Na refilmagem do clássico de 1969 – dirigido por Henry Hathaway e estrelado por John Wayne como Rooster Cogburn (no papel que lhe rendeu o Oscar), Dennis Hopper (no papel do rapaz que tem os dedos atorados na cabana) e Robert Duvall (como Lucky Ned, o chefe dos bandidos) –, os irmãos Coen realizaram um filme discreto, cujo roteiro apresenta poucas inovações em relação ao primeiro, mas ao mesmo tempo significativo e anos-luz distante da banalidade (vide O turista) que grassa nas telonas hoje em dia.
A história, baseada na obra de Charles Portis, nos remete aos fins da década de 1870 e à cidade de Fort Smith, Arkansas, na fronteira do território indígena. A impressionante Hailee Stenfield vive Mattie, a menina que chega à cidade para providenciar a remoção do corpo do pai, assassinado por Tom Chaney (Josh Brolin).
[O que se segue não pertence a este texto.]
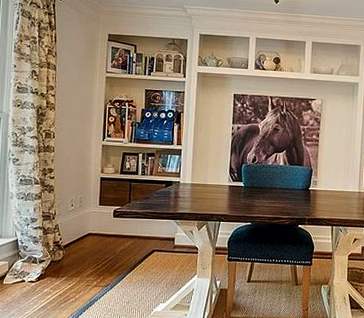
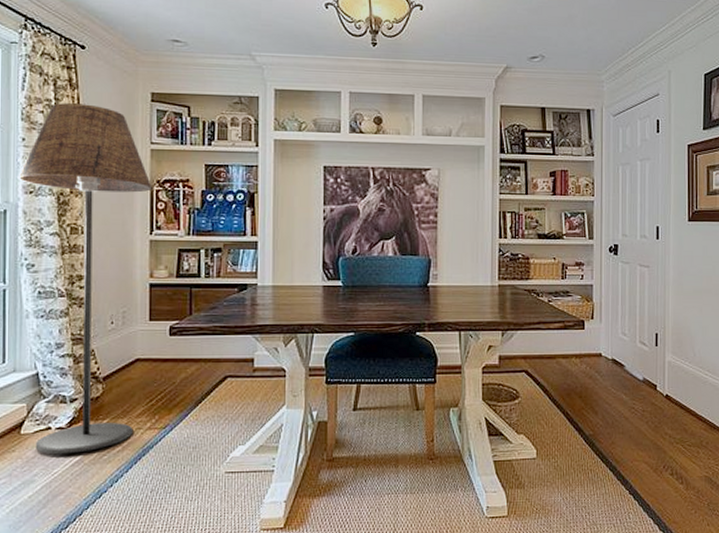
floor lamp: none [9,40,106,301] -> present [17,103,153,455]

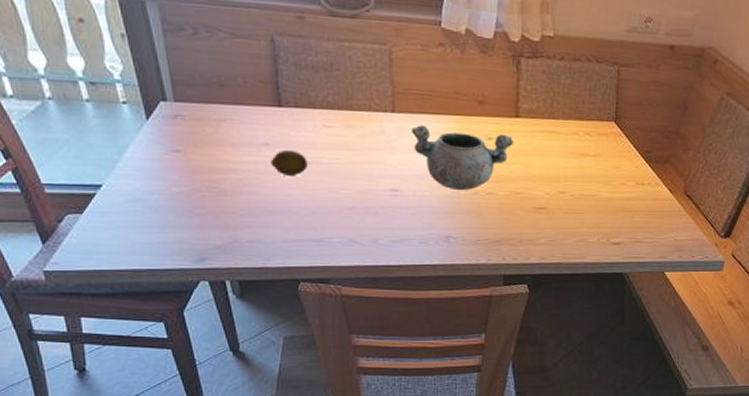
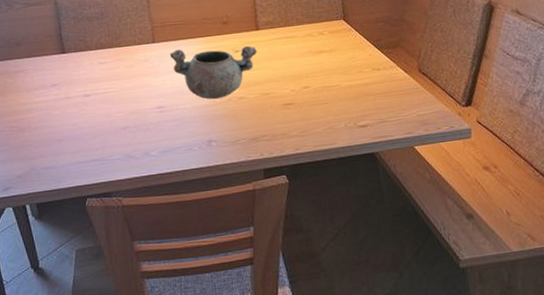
fruit: present [271,149,308,176] -> none [58,86,88,109]

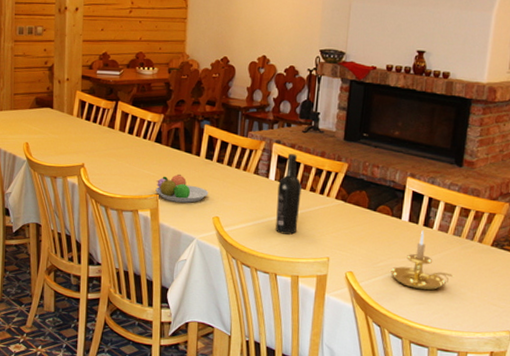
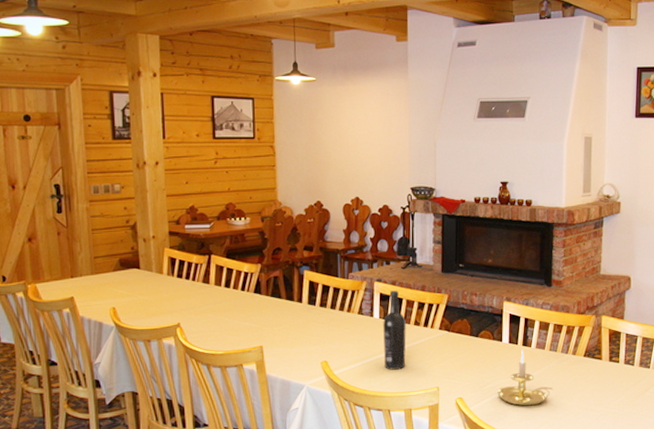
fruit bowl: present [155,173,209,203] -> none [259,322,315,351]

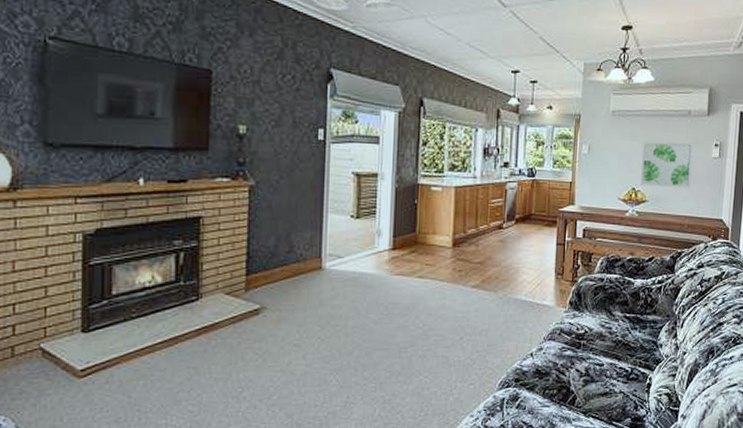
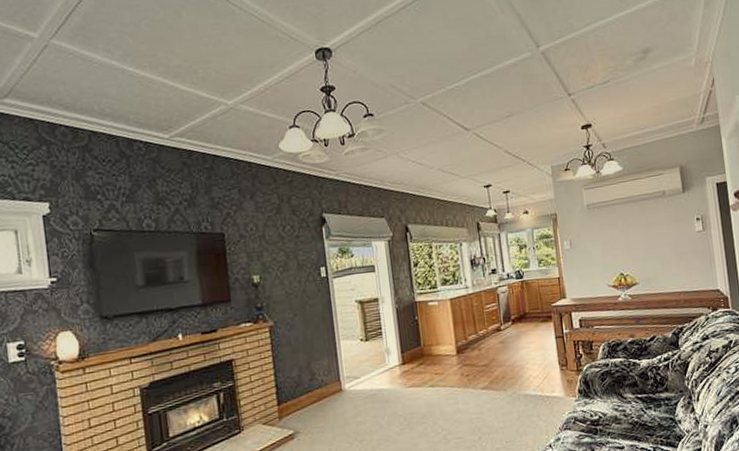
wall art: present [640,141,694,189] -> none [622,221,680,270]

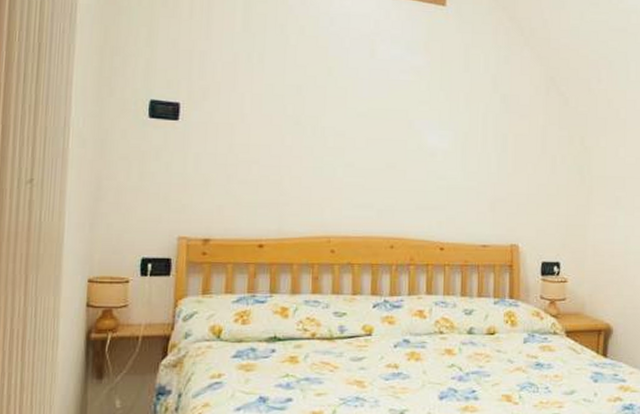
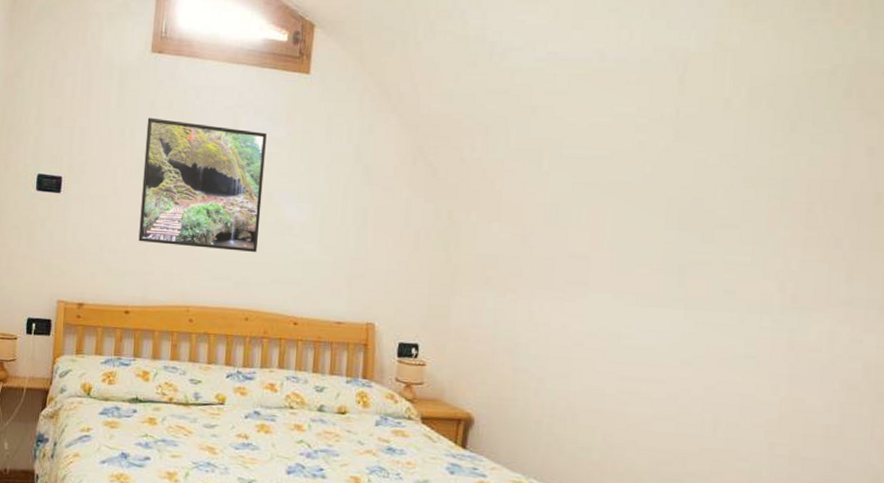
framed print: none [271,43,405,181] -> present [138,118,267,253]

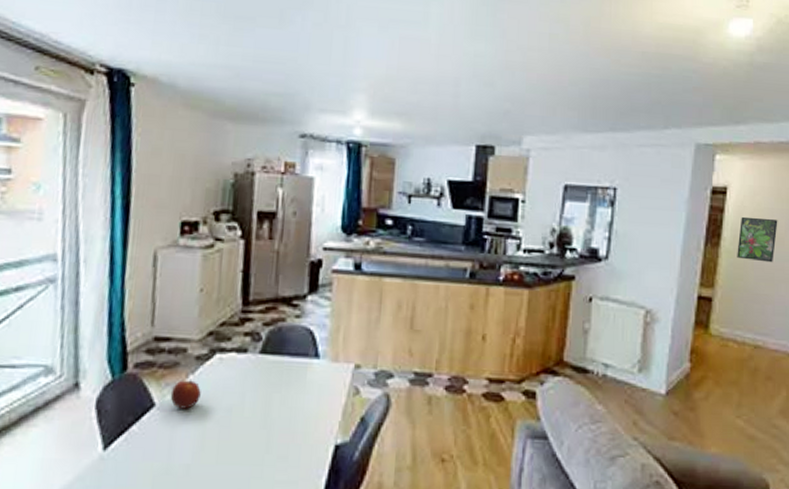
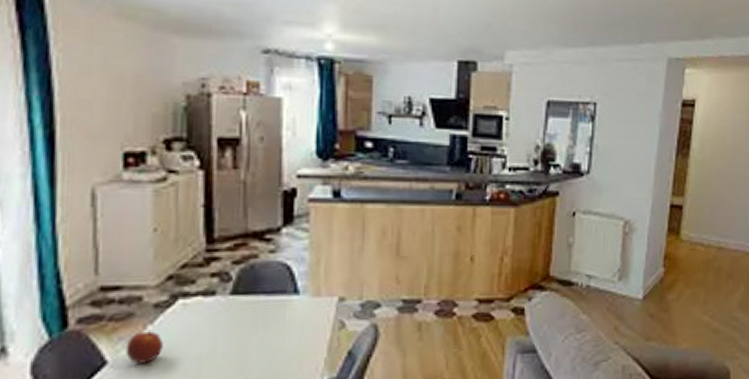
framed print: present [737,216,778,263] -> none [704,127,738,170]

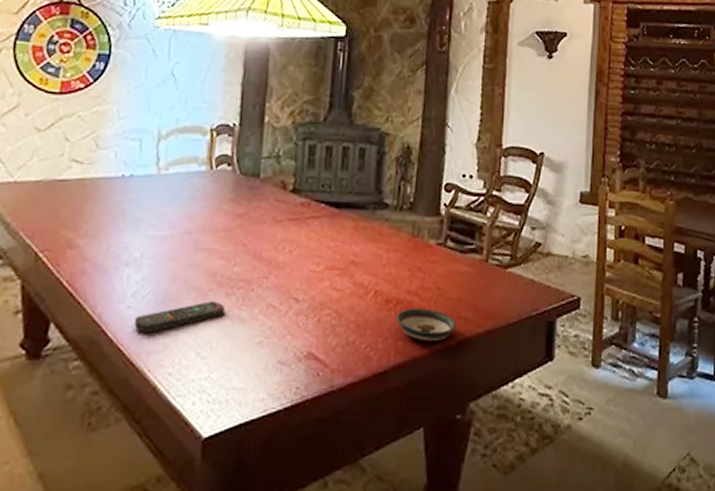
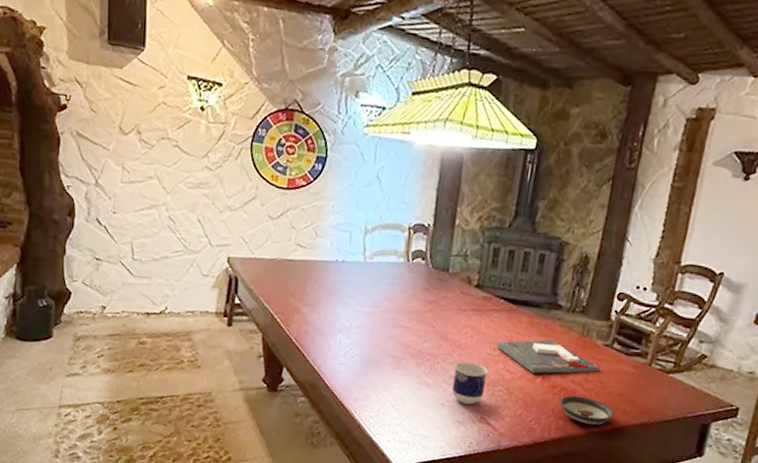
remote control: present [134,301,225,333] -> none [345,367,415,385]
cup: none [271,284,312,338] -> present [452,361,488,405]
board game: none [320,244,435,288] -> present [497,339,599,374]

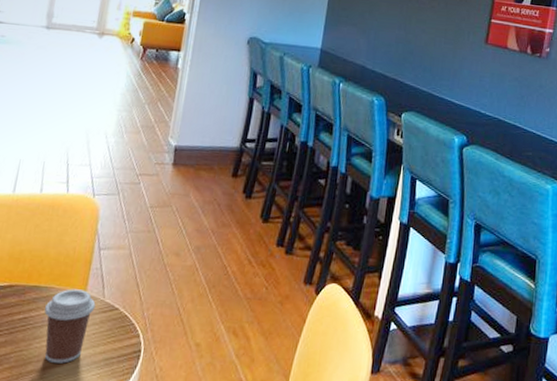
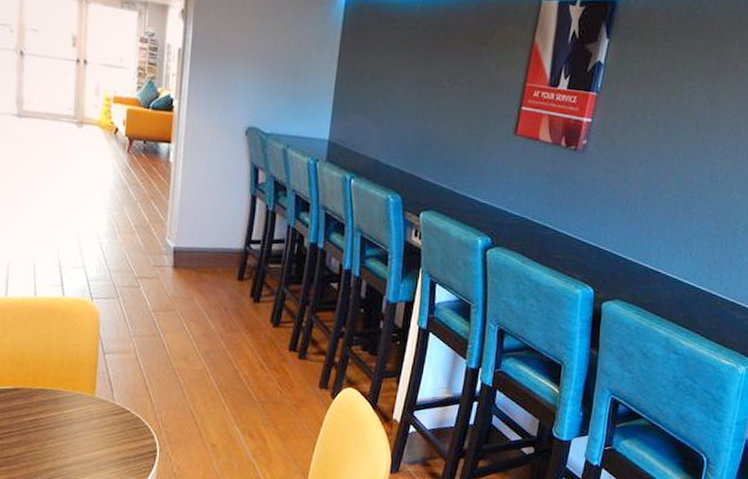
coffee cup: present [44,289,96,364] -> none [53,392,106,462]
Obstinada e exímia negociante, a menina levanta dinheiro e contrata o mais destemido marshall da região, Rooster Cogburn (Jeff Bridges) para ajudá-la a seguir o rastro de Chaney e levá-lo à justiça. Um ranger do Texas chamado LaBoeuf (Matt Damon) também participa da caçada. Completa o elenco um transfigurado Barry Pepper (de O resgate do soldado Ryan), que encarna Lucky Ned, papel vivido por Robert Duvall no filme de 1969.
Não se trata de um faroeste centrado em ação. A rigor, são poucas as cenas de tiroteio, tocaias e duelos. O foco principal é na construção dos personagens, na definição da personalidade de cada um e na dinâmica do relacionamento entre eles. Por exemplo, entre a menina Mattie e o xerife Rooster forma-se um laço de admiração mútua e uma amizade profunda. Entre o xerife Rooster e o ranger LaBoeuf há um misto de desprezo e respeito. Entre LaBoeuf e Mattie, um sentimento ambíguo movido por petulância, provocação e até umas palmadinhas.
Cenas singelas como a da travessia do rio têm o mesmo impacto que as cenas de enfrentamento. Com fotografia cuidadosa, figurino detalhista, elenco afiado e direção invisível, Bravura indômita honra a tradição dos faroestes.